06/4667 WAO
07/5550 WAO
08/6990 WAO
op de hoger beroepen van:
[appellant] (hierna: appellant),
de uitspraak van de rechtbank Arnhem van 11 juli 2006, 06/78 (hierna: aangevallen uitspraak 1) en de uitspraak van de rechtbank Arnhem van 23 augustus 2007, 06/4978 (hierna: aangevallen uitspraak 2)
de Raad van bestuur van het Uitvoeringsinstituut werknemersverzekeringen (hierna: Uwv).
Datum uitspraak: 13 maart 2009
Namens appellant heeft mr. E.E.M. Messink, advocaat te Wijchen, hoger beroep ingesteld tegen de aangevallen uitspraak 1 (zaak 06/4667 WAO) en de aangevallen uitspraak 2 (zaak 07/5550 WAO).

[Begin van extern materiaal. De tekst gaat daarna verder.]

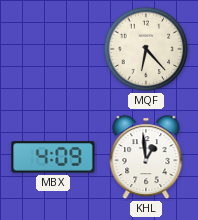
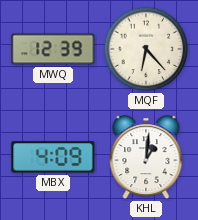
MWQ: none -> 12:39
KHL: 12:59 -> 1:01
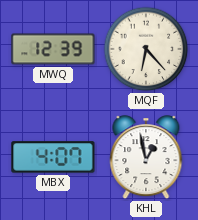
MBX: 4:09 -> 4:07
KHL: 1:01 -> 12:58
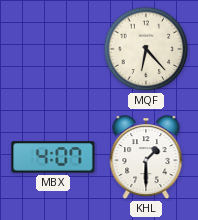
MWQ: 12:39 -> none
KHL: 12:58 -> 1:30
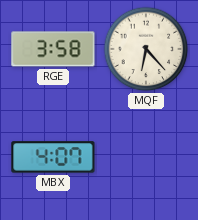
RGE: none -> 3:58
KHL: 1:30 -> none
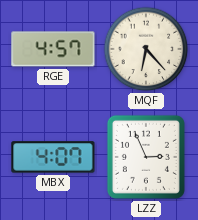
RGE: 3:58 -> 4:57
LZZ: none -> 2:56
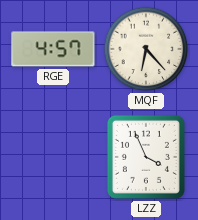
MBX: 4:07 -> none
LZZ: 2:56 -> 3:56
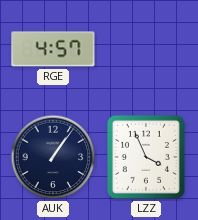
MQF: 6:23 -> none
AUK: none -> 1:06
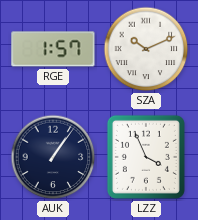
RGE: 4:57 -> 1:57
SZA: none -> 10:11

Het Uwv heeft in beide zaken een verweerschrift ingediend.
Het onderzoek ter zitting heeft plaatsgevonden op 16 mei 2008. Appellant is verschenen in persoon en het Uwv werd vertegenwoordigd door mr. W. Höppener.
De Raad heeft vervolgens het onderzoek ter zitting geschorst na met het Uwv te hebben afgesproken dat het ontbrekende stukken zal toezenden, nadere berekeningen zal voeren en een nieuw besluit op bezwaar met betrekking tot de zaak 06/4667 WAO zal nemen.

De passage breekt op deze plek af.